• _Written problem 1_:
Answer these from the text on Black progress and setbacks:
(a) How much buying power does the Black community have each year?
(b) How many Black elected officials were there in the country when the Voting Rights Act was adopted?
(c) How large a voting bloc would Blacks form nationwide if every voting-age African American were registered?
• _Written problem 2_:
Copy the rows word for word, from the row with "Locate all objects" up to and including the row with "building: (310, 310)". Leave out the pictures.

--- BEGIN Extract provided ---

Today, there is a large and socially diverse Black middle class. Although still under-represented in some professions, we now have a large and growing number of Black professionals.

Today, there are also Black CEOs of Fortune 500 companies. Blacks head major universities. It is not uncommon to have Black party chairs and cabinet secretaries.

Today, the buying power of the Black community, which exceeds $533 billion annually, is greater than the gross domestic products of most nations and even groups of nations.

Today, Blacks have the right to vote. Most candidates for national or statewide or citywide office court Black voters. When the Voting Rights Act was adopted in the 1965, there were fewer than 300 Black elected officials in the entire country. There were only five African American members of Congress'none from the South. Today, there are more than 9,500 Black elected officials nationwide, including 39 Black members of Congress'almost half from the South.

If every voting age African American were registered to vote, Blacks nationwide would constitute a voting bloc of 22 million voters. With this level of registration and a high level of voter participation, Black voters could be the balance of power in half the states and most of the major cities, including New York State and New York City.

Despite undeniable progress, there have been undeniable setbacks. African Americans are disproportionately represented among the poor, among those in poor health, among those without health insurance, among those who are poorly educated, and especially among those who are incarcerated. More Black men are in prison than in college.

Add to all of this the impact of an administration and Congress that favors the rich at the expense of the rest of us. Add the fact that the fate of affirmative action, redistricting, and voting rights is in the hands, hearts, and heads of a federal judiciary increasingly stacked with right wing ideologues appointed by President Bush. Add to this an administration and congressional majority that are indifferent to protecting the country against the negative side effects of globalization, including job loss, downsizing, and outsourcing.

Nonetheless, it still cannot be denied that the conditions that prevailed in the 1950s and 1960s have been transformed in whole or in part. The problem is there hasn't been a corresponding transformation of the means and methods of struggle the Black community employs. There hasn't been a corresponding reorientation of the focus of our struggle.

I am not one of those who believes that marches, demonstrations, and protests are no longer needed. However, I am one of those who believes we should not reduce our politics to protest. I'm one of those who believes we now have to focus on the politics of coalition- building and the politics of economic empowerment. We have to master strategies and tactics having to do with the expeditious exercise of institutional power and the expert deployment of community resources. We especially have to be wiser in the use of executive, legislative, and judicial power.

We are deep into a post-civil rights era. Some say it is the second phase of the civil rights movement. In any case, the epicenter of the African American struggle for equality has shifted to issues of economic parity, economic empowerment, and inclusion in the economic mainstream.

--- END Extract provided ---
--- BEGIN Provided material ---

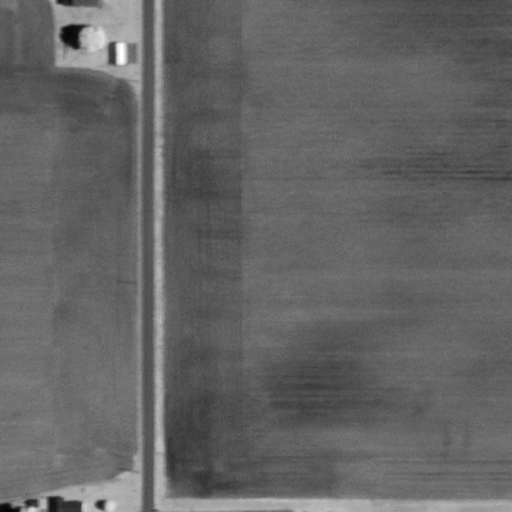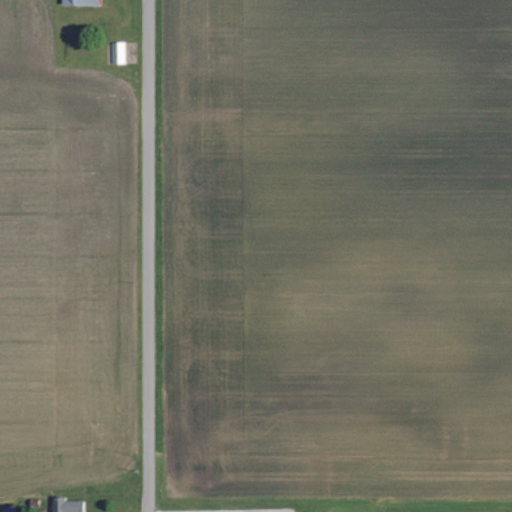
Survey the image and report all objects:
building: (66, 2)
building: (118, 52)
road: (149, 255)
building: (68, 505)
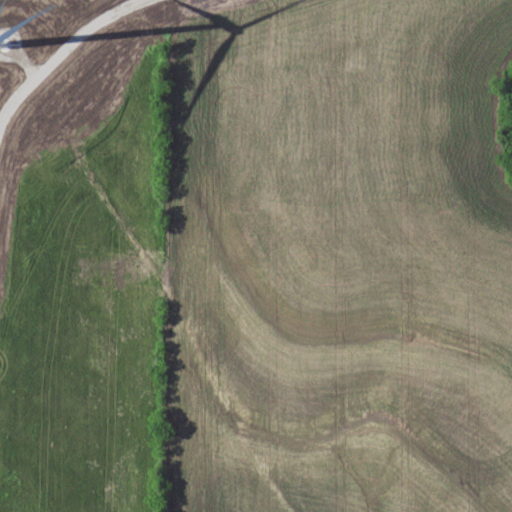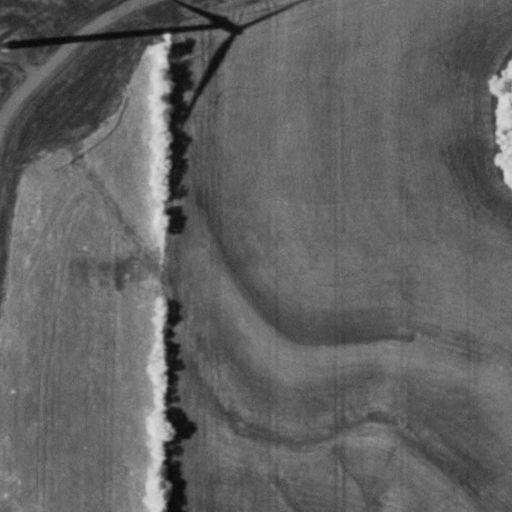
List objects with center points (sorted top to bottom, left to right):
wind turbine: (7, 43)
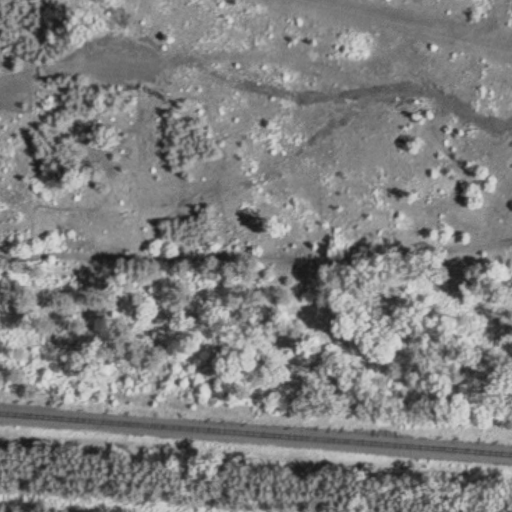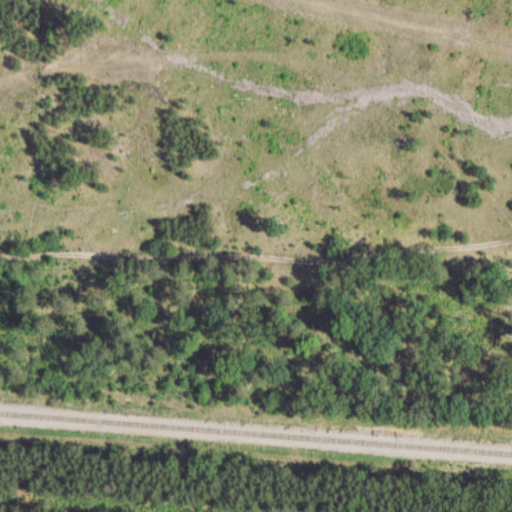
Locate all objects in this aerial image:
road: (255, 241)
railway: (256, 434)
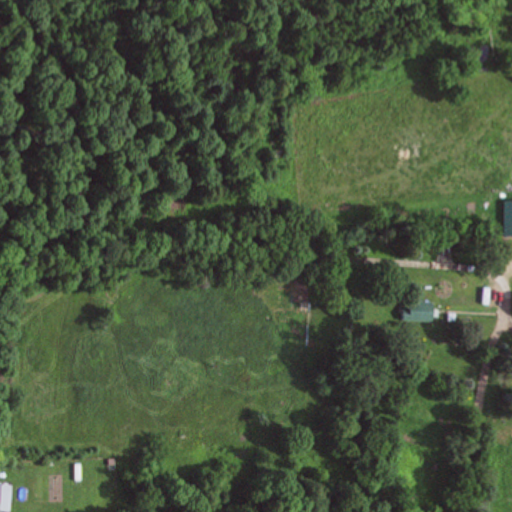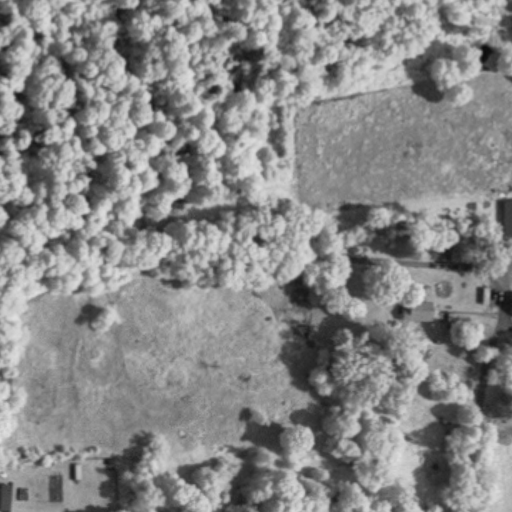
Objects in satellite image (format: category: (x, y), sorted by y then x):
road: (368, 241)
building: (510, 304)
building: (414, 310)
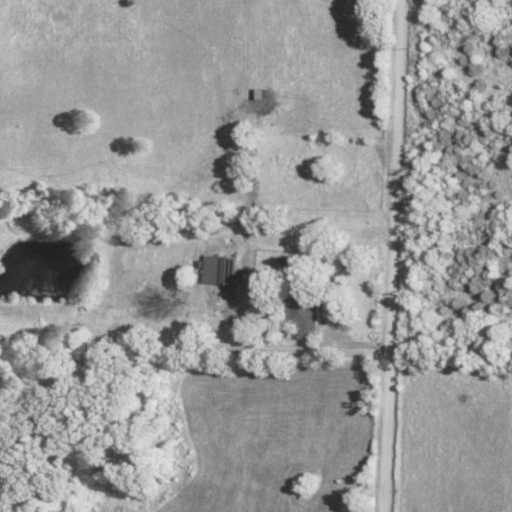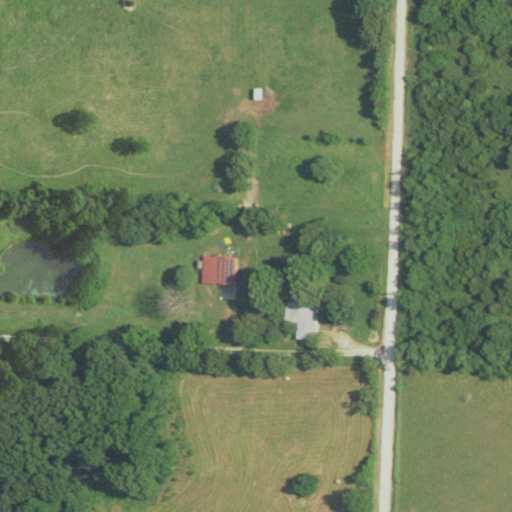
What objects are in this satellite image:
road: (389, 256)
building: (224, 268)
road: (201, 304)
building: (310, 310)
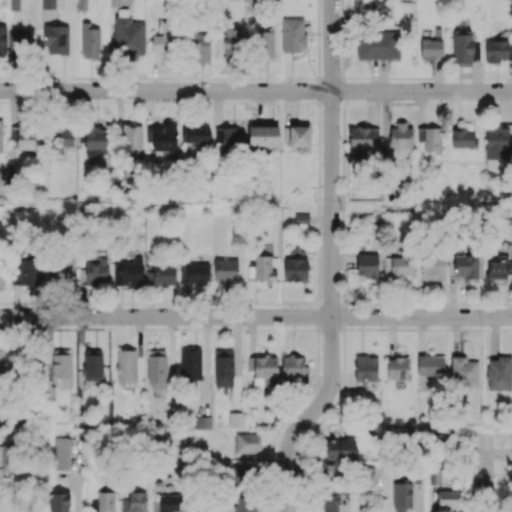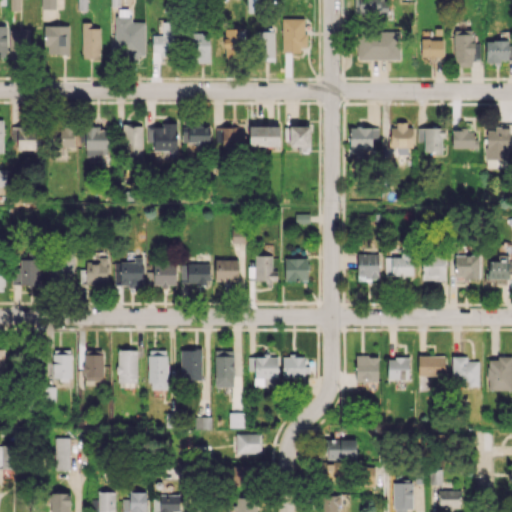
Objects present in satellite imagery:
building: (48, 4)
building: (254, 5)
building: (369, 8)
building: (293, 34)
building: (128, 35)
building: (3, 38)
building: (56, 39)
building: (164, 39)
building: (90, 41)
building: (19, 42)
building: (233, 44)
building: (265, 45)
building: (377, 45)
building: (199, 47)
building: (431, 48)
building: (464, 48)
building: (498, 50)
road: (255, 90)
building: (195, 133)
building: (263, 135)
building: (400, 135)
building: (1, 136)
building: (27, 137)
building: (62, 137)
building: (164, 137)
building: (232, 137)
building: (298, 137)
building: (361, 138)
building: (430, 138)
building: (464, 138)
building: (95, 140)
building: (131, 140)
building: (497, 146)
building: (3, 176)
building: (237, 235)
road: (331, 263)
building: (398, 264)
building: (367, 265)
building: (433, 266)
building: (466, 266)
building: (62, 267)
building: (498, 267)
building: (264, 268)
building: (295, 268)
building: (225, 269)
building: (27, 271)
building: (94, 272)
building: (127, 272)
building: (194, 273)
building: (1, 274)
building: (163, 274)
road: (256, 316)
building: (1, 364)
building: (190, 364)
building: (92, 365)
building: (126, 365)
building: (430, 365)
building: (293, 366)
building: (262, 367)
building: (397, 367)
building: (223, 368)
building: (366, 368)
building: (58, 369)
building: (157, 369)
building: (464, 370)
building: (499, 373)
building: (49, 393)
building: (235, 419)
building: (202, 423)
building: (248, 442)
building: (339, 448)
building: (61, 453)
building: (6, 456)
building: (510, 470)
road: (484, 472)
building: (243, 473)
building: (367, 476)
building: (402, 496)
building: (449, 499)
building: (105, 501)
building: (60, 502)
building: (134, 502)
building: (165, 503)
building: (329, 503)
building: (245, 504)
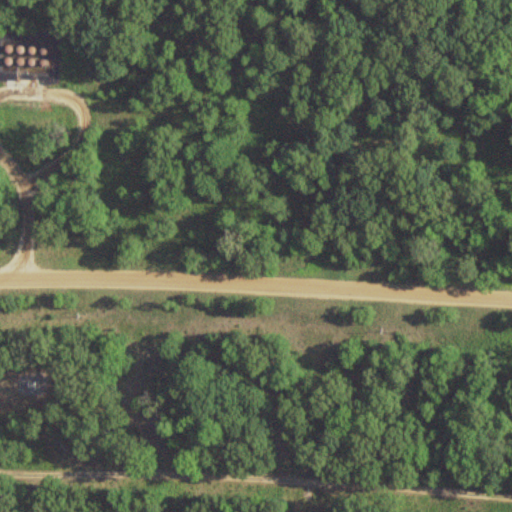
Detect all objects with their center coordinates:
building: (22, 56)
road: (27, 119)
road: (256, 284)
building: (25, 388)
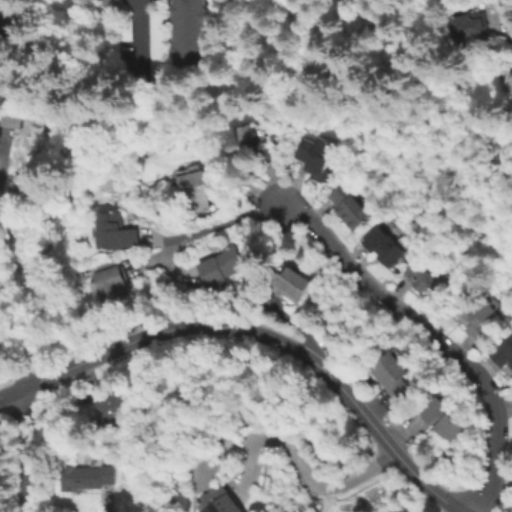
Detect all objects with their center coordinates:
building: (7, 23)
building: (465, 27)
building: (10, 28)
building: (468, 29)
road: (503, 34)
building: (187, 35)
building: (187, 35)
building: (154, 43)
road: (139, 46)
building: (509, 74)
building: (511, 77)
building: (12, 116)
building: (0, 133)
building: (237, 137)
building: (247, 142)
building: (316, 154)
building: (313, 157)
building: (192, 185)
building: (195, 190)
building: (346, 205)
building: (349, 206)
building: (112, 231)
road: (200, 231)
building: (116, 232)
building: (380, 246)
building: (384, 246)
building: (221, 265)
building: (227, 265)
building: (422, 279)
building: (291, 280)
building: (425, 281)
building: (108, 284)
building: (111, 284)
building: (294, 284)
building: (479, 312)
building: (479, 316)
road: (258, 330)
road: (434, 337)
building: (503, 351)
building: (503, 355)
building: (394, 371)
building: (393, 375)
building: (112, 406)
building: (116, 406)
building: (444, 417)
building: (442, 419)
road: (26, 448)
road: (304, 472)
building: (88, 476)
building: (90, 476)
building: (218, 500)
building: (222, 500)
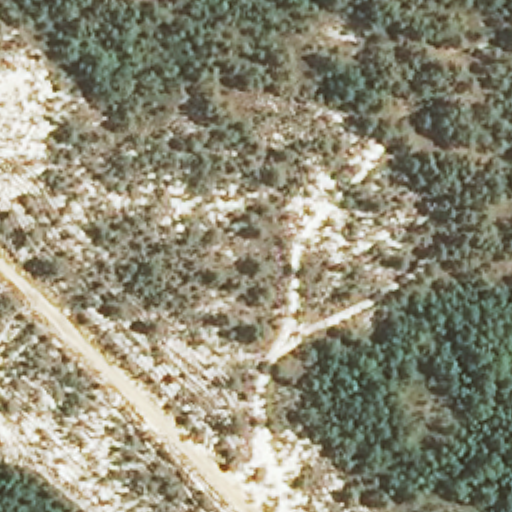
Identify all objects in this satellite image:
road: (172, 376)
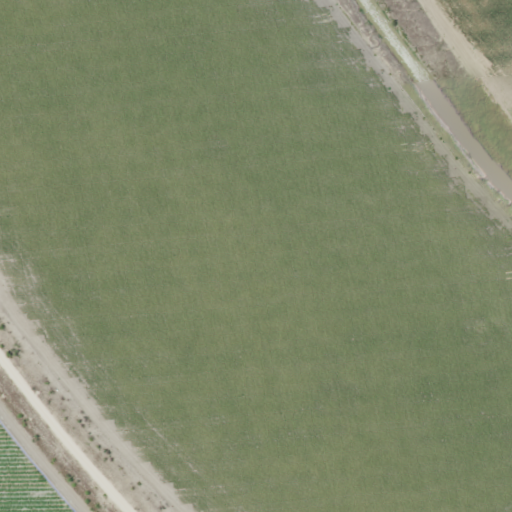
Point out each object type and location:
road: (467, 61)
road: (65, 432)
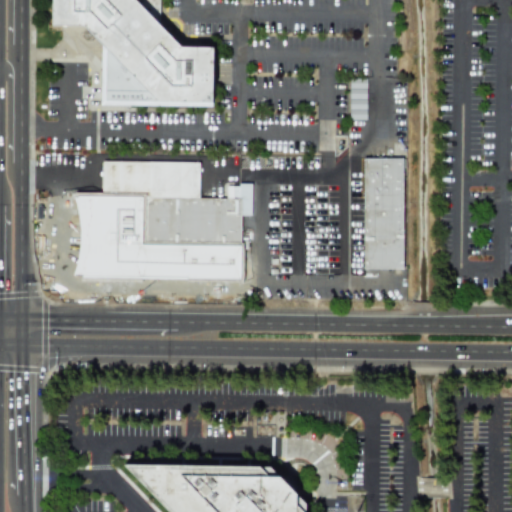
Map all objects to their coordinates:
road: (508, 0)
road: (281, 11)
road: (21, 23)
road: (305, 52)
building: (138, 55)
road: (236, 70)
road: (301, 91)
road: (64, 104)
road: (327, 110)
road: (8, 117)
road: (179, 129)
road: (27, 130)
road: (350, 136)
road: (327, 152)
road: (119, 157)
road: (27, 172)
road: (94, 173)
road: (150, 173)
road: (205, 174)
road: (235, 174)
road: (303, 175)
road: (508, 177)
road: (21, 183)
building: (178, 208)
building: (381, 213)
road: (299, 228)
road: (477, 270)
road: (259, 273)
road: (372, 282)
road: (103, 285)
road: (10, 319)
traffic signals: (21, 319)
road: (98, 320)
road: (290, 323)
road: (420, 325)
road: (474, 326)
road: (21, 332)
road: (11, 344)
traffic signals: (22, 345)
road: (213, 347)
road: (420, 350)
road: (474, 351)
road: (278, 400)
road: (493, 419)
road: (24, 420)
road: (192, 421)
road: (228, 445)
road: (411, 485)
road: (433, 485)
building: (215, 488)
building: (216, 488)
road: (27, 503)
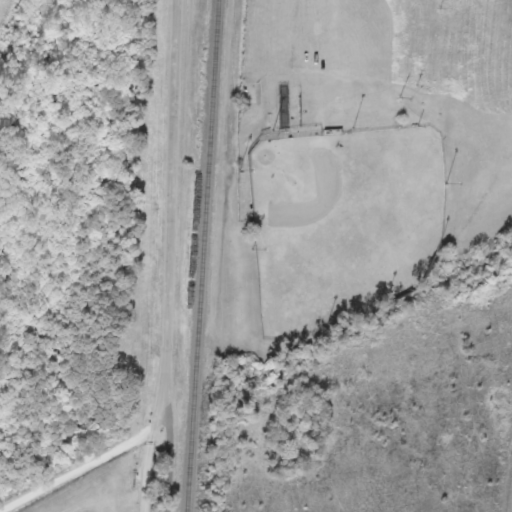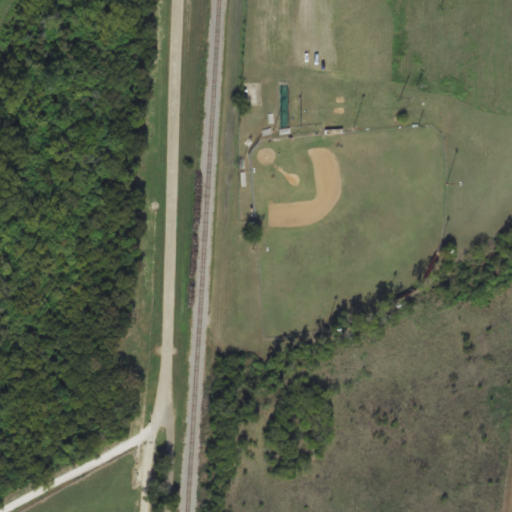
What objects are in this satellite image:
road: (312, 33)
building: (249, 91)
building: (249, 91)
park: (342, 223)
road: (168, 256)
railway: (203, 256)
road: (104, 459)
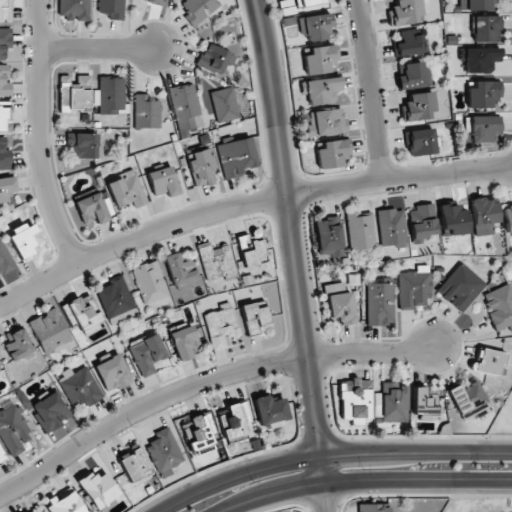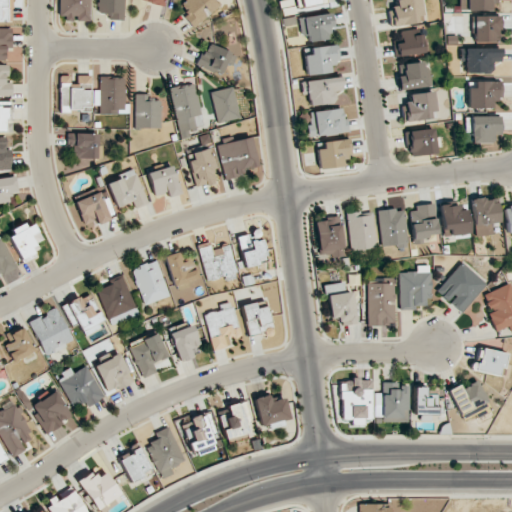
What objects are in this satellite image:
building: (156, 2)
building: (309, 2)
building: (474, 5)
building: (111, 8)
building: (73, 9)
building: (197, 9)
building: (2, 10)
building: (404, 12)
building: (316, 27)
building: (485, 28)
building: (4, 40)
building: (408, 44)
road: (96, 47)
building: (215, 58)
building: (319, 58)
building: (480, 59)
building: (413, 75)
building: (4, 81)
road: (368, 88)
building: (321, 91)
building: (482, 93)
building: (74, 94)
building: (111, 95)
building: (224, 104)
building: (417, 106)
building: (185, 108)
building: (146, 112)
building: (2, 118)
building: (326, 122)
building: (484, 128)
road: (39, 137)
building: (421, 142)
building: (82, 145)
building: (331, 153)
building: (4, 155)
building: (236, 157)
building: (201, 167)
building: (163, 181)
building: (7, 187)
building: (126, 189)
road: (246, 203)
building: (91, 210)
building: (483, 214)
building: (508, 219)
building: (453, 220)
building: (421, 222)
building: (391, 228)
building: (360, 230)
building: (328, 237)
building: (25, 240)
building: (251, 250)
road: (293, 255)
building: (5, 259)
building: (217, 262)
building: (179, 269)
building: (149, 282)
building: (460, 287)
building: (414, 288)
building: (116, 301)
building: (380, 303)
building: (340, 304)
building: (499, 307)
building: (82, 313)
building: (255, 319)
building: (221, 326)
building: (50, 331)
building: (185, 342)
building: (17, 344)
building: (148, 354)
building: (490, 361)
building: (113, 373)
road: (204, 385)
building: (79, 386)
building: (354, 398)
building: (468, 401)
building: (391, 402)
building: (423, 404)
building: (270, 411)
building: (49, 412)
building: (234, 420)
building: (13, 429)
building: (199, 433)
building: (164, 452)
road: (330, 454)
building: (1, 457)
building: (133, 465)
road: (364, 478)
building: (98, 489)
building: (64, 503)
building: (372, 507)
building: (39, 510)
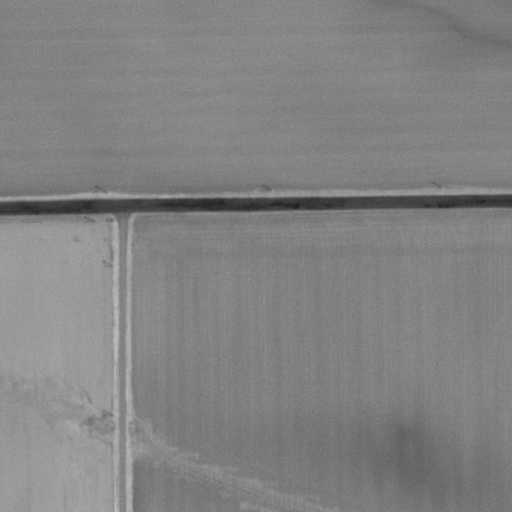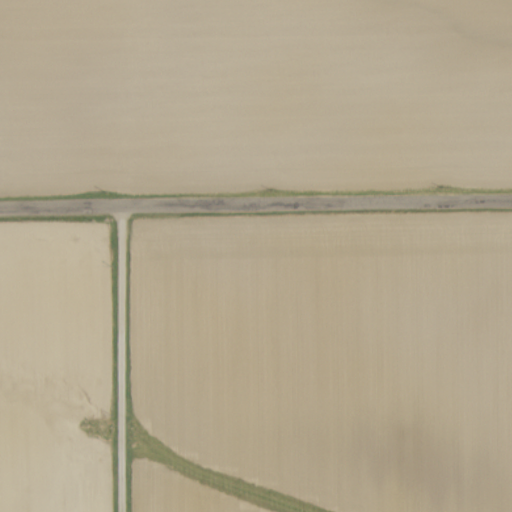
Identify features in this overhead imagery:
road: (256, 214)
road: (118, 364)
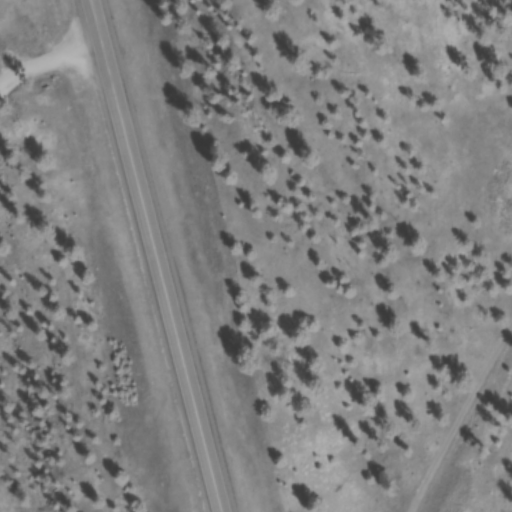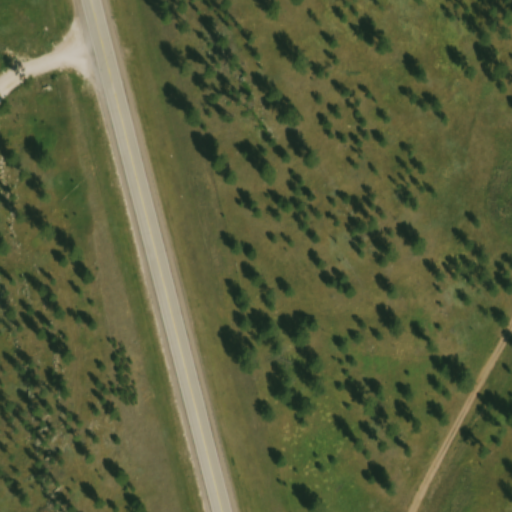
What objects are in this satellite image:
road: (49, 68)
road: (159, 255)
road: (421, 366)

--- END Provided material ---

• _Reply 1_:
(a) More than $533 billion annually.
(b) Fewer than 300.
(c) 22 million voters.

• _Reply 2_:
Locate all objects in this aerial image:
road: (255, 241)
railway: (256, 434)
Objects in satellite image (format: category: (x, y), sorted by y then x):
road: (368, 241)
building: (510, 304)
building: (414, 310)
What objects are in this satellite image:
road: (389, 256)
building: (224, 268)
road: (201, 304)
building: (310, 310)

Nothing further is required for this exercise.